Bond with Like-Minded People
Of course, people living together in a community built space doesn’t guarantee a decrease of loneliness among residents. One of the goals of coliving is creating sustainable communities with long-lasting relationships. Typically, forging connections with internationals is best supported by being around people that have common interests or similar values. Some operators have a vetting process for incoming residents to ensure that their living environment is shared with the most compatible group. Such a process can also ensure cultural diversity and integration in to the local environment. Within the Netherlands, this may contribute to internationals’ assimilation into the Dutch culture and with locals.
In addition to creating shared living arrangements, coliving operators also take the initiative in creating social events exclusively for their members. When fostering a sense of community, it is important that not only are there the places for interaction to occur, but active promotion of it at the same time. These events can be anything from group picnics to bar hopping, but are usually based on the tenants’ own interests from surveys distributed by the operators. We want to ensure you get the maximum amount of fun with as little effort as possible!
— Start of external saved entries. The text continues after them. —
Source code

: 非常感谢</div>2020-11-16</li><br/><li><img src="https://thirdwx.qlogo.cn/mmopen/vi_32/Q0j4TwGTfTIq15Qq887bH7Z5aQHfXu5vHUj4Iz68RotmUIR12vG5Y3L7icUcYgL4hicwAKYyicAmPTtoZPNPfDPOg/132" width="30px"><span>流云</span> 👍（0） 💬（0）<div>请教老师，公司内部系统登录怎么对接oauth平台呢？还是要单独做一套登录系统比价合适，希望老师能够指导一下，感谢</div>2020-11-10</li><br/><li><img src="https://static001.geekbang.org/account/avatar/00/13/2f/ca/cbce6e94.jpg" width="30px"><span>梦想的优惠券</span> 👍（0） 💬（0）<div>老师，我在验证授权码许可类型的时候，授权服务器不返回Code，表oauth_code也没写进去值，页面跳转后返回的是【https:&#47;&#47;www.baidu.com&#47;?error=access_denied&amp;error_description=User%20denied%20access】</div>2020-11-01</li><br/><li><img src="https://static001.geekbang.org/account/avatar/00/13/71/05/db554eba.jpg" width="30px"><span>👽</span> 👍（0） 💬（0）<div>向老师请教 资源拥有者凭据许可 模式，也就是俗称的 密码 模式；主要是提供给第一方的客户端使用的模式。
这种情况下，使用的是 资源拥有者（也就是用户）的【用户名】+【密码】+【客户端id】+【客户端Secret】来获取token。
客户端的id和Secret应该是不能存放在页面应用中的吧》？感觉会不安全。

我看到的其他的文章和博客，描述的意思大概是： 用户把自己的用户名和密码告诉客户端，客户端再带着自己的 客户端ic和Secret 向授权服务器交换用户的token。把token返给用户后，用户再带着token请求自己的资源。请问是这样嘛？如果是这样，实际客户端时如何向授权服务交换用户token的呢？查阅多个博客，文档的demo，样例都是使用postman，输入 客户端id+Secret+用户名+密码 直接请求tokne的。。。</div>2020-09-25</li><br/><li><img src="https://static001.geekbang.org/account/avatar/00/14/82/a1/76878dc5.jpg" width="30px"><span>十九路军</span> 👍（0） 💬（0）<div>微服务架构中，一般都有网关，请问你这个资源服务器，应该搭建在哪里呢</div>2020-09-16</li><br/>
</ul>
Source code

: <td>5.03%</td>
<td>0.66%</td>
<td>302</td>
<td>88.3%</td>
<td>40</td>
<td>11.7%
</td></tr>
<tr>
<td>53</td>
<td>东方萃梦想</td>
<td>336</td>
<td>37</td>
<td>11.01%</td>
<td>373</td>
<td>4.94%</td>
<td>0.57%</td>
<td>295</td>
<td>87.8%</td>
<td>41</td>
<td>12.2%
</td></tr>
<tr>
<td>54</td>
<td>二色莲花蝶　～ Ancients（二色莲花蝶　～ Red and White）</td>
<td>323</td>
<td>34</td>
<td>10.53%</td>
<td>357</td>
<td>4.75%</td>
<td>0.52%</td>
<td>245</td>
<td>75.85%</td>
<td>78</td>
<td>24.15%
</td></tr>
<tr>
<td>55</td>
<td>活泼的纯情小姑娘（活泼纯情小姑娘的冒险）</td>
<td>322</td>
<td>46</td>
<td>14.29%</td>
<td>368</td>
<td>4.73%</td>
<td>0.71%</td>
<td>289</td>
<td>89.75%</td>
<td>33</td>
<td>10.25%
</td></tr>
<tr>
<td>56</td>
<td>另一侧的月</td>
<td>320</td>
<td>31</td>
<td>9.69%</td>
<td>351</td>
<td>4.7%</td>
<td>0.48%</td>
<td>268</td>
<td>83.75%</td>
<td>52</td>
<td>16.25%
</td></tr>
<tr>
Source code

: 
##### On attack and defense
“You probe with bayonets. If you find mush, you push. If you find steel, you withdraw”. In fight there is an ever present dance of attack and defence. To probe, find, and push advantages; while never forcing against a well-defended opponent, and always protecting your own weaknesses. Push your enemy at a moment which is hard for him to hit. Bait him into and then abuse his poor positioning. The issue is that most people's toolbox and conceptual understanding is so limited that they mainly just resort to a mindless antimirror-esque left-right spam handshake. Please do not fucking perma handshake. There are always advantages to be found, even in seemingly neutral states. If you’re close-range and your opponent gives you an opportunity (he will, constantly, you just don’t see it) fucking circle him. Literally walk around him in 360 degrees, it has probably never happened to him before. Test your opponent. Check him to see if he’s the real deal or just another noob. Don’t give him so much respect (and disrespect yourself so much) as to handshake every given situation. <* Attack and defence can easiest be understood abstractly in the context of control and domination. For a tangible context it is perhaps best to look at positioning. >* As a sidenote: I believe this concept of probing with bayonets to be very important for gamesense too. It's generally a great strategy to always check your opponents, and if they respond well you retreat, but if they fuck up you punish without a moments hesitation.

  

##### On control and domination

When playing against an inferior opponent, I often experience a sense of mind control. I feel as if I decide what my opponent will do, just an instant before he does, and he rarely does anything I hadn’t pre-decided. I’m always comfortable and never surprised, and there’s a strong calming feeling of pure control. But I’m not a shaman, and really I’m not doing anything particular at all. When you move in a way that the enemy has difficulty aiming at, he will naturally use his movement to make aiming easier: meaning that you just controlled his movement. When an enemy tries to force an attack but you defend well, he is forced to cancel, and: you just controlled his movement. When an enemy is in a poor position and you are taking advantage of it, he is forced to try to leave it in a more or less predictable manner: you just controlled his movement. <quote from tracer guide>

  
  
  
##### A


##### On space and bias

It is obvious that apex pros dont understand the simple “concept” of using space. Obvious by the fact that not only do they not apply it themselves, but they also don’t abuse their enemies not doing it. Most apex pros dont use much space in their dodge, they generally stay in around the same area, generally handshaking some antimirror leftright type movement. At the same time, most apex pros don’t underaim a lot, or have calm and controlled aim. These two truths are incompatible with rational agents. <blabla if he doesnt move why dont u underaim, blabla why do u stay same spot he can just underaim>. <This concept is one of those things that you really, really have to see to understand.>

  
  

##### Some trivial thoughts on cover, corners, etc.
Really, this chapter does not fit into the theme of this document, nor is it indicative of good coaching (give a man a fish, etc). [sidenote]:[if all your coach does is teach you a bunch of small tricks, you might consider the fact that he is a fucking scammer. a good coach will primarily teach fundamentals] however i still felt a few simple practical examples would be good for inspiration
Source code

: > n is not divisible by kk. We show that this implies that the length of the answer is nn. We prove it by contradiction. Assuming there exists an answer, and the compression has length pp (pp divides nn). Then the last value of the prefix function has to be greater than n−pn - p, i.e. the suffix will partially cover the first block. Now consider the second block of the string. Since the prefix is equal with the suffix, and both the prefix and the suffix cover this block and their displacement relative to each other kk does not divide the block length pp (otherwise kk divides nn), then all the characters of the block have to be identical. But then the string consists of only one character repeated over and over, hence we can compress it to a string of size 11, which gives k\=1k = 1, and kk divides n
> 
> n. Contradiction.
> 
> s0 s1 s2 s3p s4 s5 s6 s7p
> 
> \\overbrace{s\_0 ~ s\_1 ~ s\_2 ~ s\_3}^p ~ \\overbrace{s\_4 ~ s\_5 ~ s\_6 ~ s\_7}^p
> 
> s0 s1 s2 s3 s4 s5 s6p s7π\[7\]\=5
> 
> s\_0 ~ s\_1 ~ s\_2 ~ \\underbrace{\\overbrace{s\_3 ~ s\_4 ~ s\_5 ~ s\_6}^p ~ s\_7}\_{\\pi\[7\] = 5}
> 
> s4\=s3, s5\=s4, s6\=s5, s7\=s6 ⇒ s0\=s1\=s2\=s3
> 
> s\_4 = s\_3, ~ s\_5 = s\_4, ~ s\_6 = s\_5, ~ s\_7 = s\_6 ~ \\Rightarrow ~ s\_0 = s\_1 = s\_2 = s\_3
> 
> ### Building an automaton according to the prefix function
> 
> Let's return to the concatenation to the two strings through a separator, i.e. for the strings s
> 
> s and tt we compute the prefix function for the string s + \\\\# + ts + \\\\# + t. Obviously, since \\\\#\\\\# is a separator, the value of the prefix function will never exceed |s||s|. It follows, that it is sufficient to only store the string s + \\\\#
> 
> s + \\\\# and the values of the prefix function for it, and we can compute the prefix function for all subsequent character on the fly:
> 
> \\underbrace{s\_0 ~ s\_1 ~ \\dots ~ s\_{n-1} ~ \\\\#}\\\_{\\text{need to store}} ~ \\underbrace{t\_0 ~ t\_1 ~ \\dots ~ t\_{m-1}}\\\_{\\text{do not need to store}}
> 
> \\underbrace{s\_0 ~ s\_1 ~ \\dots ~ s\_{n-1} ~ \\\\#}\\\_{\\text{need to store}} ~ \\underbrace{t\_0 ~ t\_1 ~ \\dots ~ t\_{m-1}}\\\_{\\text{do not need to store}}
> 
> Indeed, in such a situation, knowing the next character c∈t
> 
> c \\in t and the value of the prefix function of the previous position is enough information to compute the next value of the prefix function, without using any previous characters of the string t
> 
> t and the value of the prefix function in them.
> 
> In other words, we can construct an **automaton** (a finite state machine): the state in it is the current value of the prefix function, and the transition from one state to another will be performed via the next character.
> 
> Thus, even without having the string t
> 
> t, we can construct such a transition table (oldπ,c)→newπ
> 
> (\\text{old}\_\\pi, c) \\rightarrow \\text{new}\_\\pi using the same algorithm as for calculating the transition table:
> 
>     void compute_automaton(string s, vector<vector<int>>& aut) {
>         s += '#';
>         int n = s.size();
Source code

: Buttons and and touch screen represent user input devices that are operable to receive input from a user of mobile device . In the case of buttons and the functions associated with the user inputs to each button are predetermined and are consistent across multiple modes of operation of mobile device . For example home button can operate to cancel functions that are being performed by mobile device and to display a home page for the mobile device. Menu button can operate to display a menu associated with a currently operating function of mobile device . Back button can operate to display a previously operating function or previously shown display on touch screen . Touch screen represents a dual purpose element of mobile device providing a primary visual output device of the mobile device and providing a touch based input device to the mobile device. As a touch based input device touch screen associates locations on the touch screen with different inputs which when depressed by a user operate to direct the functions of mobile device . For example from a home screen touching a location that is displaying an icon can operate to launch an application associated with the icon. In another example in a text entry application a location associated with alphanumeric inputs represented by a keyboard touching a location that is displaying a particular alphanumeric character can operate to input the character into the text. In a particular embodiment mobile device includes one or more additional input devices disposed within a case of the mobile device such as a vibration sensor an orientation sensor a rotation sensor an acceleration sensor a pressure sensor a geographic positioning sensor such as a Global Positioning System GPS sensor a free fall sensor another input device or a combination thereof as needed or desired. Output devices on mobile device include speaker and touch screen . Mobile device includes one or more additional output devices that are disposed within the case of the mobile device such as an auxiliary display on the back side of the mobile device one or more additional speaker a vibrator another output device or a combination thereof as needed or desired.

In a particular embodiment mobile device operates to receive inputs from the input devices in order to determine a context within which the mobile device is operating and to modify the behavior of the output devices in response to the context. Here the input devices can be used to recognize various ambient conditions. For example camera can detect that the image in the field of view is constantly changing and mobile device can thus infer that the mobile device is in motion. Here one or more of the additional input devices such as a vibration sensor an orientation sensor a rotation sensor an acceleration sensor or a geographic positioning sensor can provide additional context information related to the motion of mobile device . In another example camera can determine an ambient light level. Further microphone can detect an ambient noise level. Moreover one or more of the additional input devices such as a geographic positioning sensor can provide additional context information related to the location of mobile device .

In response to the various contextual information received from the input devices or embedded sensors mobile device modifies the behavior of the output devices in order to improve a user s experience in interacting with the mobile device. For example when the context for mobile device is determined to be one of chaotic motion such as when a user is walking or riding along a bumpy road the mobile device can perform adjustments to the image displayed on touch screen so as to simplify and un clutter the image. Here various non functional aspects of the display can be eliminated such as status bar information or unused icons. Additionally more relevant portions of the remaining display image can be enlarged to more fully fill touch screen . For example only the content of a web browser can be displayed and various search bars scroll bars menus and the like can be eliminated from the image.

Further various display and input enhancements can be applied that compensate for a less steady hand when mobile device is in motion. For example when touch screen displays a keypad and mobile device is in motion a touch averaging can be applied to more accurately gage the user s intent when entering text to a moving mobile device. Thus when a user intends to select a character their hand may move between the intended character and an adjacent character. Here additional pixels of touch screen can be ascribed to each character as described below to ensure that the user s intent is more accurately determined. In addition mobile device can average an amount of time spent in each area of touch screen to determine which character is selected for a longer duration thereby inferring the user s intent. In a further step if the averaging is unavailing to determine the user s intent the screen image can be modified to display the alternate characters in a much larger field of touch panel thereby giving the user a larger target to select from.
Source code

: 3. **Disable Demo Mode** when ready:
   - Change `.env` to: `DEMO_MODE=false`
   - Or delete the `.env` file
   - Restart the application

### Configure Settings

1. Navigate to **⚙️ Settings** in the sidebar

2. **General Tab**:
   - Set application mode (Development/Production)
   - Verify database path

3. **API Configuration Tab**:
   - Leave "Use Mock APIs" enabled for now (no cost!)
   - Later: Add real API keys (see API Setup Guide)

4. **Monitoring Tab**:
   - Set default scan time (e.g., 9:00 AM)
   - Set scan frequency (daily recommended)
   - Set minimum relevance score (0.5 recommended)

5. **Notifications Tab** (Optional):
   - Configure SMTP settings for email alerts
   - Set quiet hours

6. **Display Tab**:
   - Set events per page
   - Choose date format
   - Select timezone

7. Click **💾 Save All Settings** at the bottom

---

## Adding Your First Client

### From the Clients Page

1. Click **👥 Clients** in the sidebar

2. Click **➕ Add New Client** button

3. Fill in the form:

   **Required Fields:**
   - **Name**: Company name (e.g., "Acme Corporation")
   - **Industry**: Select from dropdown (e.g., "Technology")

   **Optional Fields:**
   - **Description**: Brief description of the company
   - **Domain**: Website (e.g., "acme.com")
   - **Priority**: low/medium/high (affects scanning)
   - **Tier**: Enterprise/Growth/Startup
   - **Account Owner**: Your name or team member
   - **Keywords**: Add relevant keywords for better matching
A Balance Between Privacy and Socialisation
Coliving might sound draining for those with the introverted personality type. However, coliving buildings usually provide cosy, equally-sized private apartments and studios (with additional options for friends apartments). So introverts can be assured that they have a peaceful and private space to return to when they need to recharge their mental energy. Similarly, extroverts won’t have to worry about missing out on energy-building social interactions or events – especially when they can be a few flights of stairs away. Either way, both personality types would not thrive in feeling alone and, with coliving, they hardly ever have to. Therefore, thanks to the way coliving structures its living environments, this lifestyle has the opportunity to support a broad range of individuals and tackle loneliness for everyone.
Coliving and Loneliness
The loneliness endemic is a serious issue, and it is imperative for young people to feel motivated and connected in their living environment if they are to be our future. In coliving lifestyles, there is always a social event happening just outside your front door that gives people convenient opportunities to meet new people. Because of this, we think coliving addresses the social nature of humans to create meaningful relationships and improve the mental health of young people. Ultimately, all that is necessary to ensure a happy coliving lifestyle is proximity, convenience, common values, and fun opportunities. But more than this, coliving isn’t just addressing loneliness, it is providing much-needed solution to the housing crisis.